I had had ample opportunity of appreciating American
hospitality, feted and “received” as I
had been by my new friends, but now, it was really
refreshing to sit down for once in a way to a meal
without having constantly to say “No, thank you,”
to the bearers of dish or bottle, and without being
uncomfortably reminded that you were feasting whilst
others were starving within easy reach perhaps of your
table, laden with all the luxuries that wealth commands.
The servant disappeared, we helped
ourselves, and in answer to a question of mine, Cleveland
chatted freely about himself and his antecedents.
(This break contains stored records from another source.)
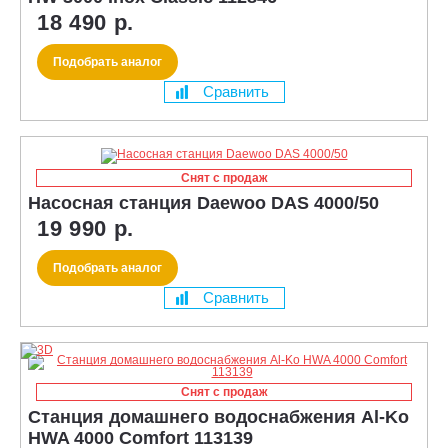
18 490 р.
Подобрать аналог
Сравнить
Снят с продаж
Насосная станция Daewoo DAS 4000/50
19 990 р.
Подобрать аналог
Сравнить
Снят с продаж
Станция домашнего водоснабжения Al-Ko
HWA 4000 Comfort 113139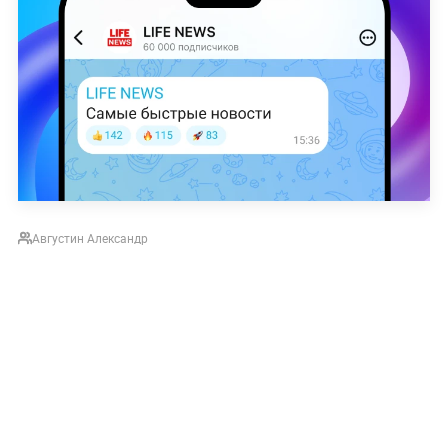
Августин Александр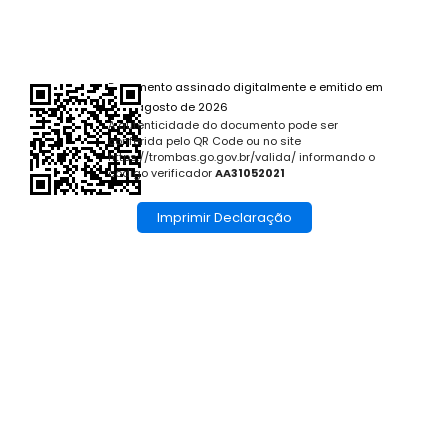
Documento assinado digitalmente e emitido em
8 de agosto de 2026
A autenticidade do documento pode ser
conferida pelo QR Code ou no site
https://trombas.go.gov.br/valida/ informando o
código verificador
AA31052021
Imprimir Declaração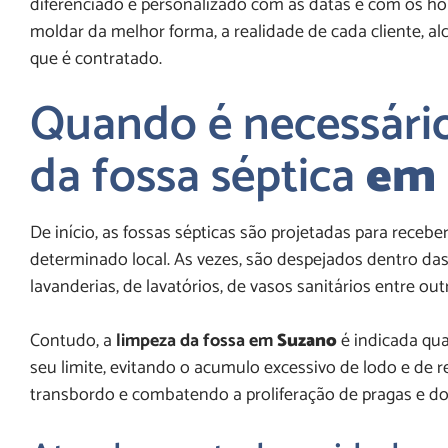
diferenciado e personalizado com as datas e com os hor
moldar da melhor forma, a realidade de cada cliente, 
que é contratado.
Quando é necessário
da fossa séptica
em 
De início, as fossas sépticas são projetadas para receb
determinado local. As vezes, são despejados dentro das
lavanderias, de lavatórios, de vasos sanitários entre out
Contudo, a
limpeza da fossa em
Suzano
é indicada qu
seu limite, evitando o acumulo excessivo de lodo e de
transbordo e combatendo a proliferação de pragas e do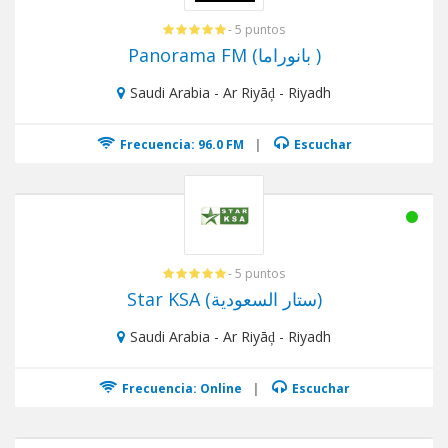
- 5 puntos
Panorama FM (بانوراما )
Saudi Arabia - Ar Riyāḑ - Riyadh
Frecuencia: 96.0 FM
|
Escuchar
- 5 puntos
Star KSA (ستار السعودية)
Saudi Arabia - Ar Riyāḑ - Riyadh
Frecuencia: Online
|
Escuchar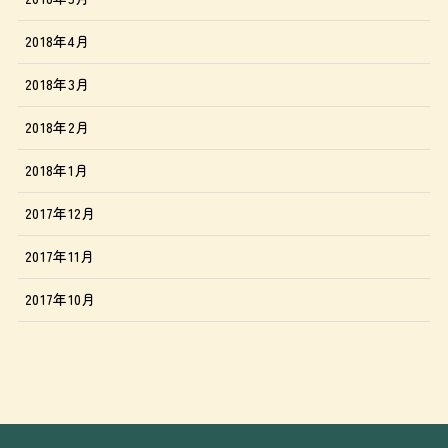
2018年4月
2018年3月
2018年2月
2018年1月
2017年12月
2017年11月
2017年10月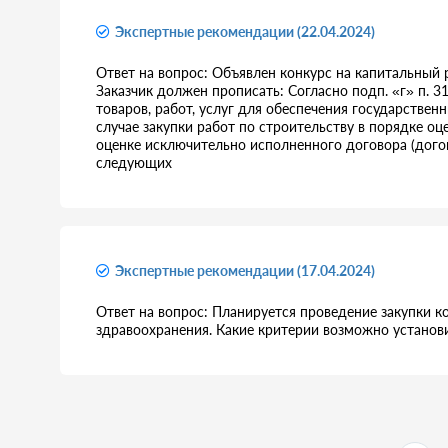
Экспертные рекомендации (22.04.2024)
Ответ на вопрос: Объявлен конкурс на капитальный 
Заказчик должен прописать: Согласно подп. «г» п. 3
товаров, работ, услуг для обеспечения государстве
случае закупки работ по строительству в порядке оц
оценке исключительно исполненного договора (дого
следующих
Экспертные рекомендации (17.04.2024)
Ответ на вопрос: Планируется проведение закупки 
здравоохранения. Какие критерии возможно установи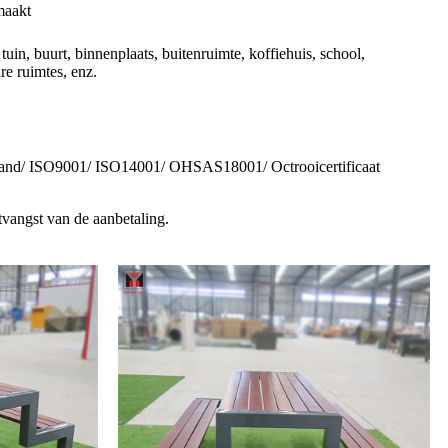
maakt
 tuin, buurt, binnenplaats, buitenruimte, koffiehuis, school,
re ruimtes, enz.
nd/ ISO9001/ ISO14001/ OHSAS18001/ Octrooicertificaat
vangst van de aanbetaling.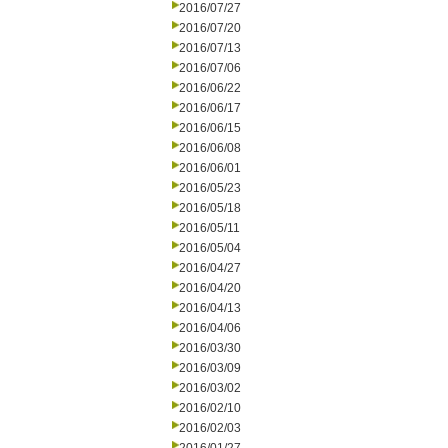
2016/07/27
2016/07/20
2016/07/13
2016/07/06
2016/06/22
2016/06/17
2016/06/15
2016/06/08
2016/06/01
2016/05/23
2016/05/18
2016/05/11
2016/05/04
2016/04/27
2016/04/20
2016/04/13
2016/04/06
2016/03/30
2016/03/09
2016/03/02
2016/02/10
2016/02/03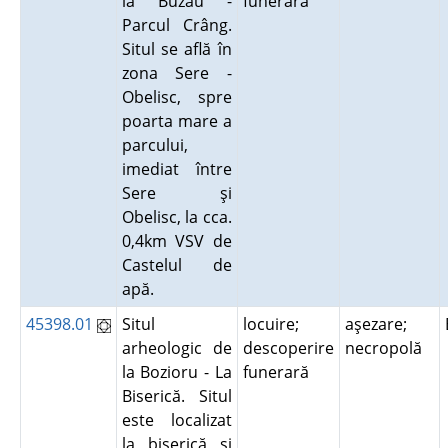
la Buzău -
funerară
Parcul Crâng.
Situl se află în
zona Sere -
Obelisc, spre
poarta mare a
parcului,
imediat între
Sere şi
Obelisc, la cca.
0,4km VSV de
Castelul de
apă.
45398.01
Situl
locuire;
aşezare;
arheologic de
descoperire
necropolă
la Bozioru - La
funerară
Biserică. Situl
este localizat
la biserică şi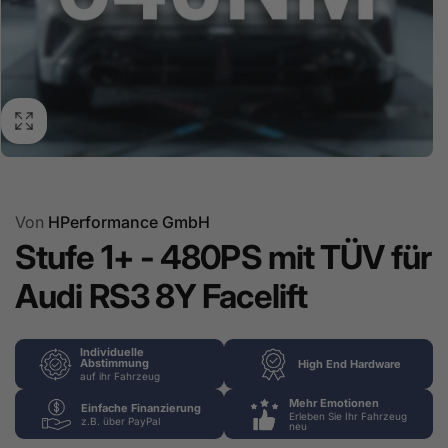
Von
HPerformance GmbH
Stufe 1+ - 480PS mit TÜV für
Audi RS3 8Y Facelift
Individuelle
Abstimmung
High End Hardware
auf ihr Fahrzeug
Mehr Emotionen
Einfache Finanzierung
Erleben Sie Ihr Fahrzeug
z.B. über PayPal
neu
“I really do not know how it
has all come about,” he said. “I began
in the smallest of ways as clerk in a store; then
I got into a law office” (I think he said at
four dollars a week), “and one thing leading
up to another, I set up as a lawyer myself. For
a while I was Mayor of Buffalo, and then an unexpected
opportunity sent me as Governor to Albany. I
can hardly tell you why I am President; I was not anxious
to be Governor, and not ambitious to be President.
When my term is ended, I think, on the whole, that
I should like best to be Mayor of Buffalo again.”
I answered that I could well understand
that desire, as he might not find quite so much left
to veto there as in other places. This in allusion
to the byname of “the vetoing Mayor of Buffalo”
the people had given him on account of his systematic
opposition to all extravagant expenditure when Governor
of the State. It was said he had saved the taxpayer
a million dollars during the first year of his administration.
Then the conversation turned on the
responsibilities of statesmen, and I hazarded the
remark that they must weigh heavily on them, especially
in cases where perhaps the fate of nations depended
on their decision. What were Mr. Gladstone’s
feelings, and how did he sleep, I wondered, after
he had signed the paper authorising the bombardment
of Alexandria?
“Well,” said the President,
“I think he would have slept well. When
a man has fully and carefully considered all facts
and arguments that can help him to a conclusion, and
when he has decided to do what he considers right,
according to the best of his judgment, there is no
reason why he should not sleep as soundly as ever he
did before.”
Such were the characteristic words
meditatively and slowly spoken by the man who was
going to be inaugurated, a few days later, in Washington,
as President of the United States, and who henceforth
was to take many a momentous decision, that would
affect the weal and woe of millions of his compatriots decisions,
too, so weighty and far-reaching that on them might
depend the fate of nations, the peace of the world.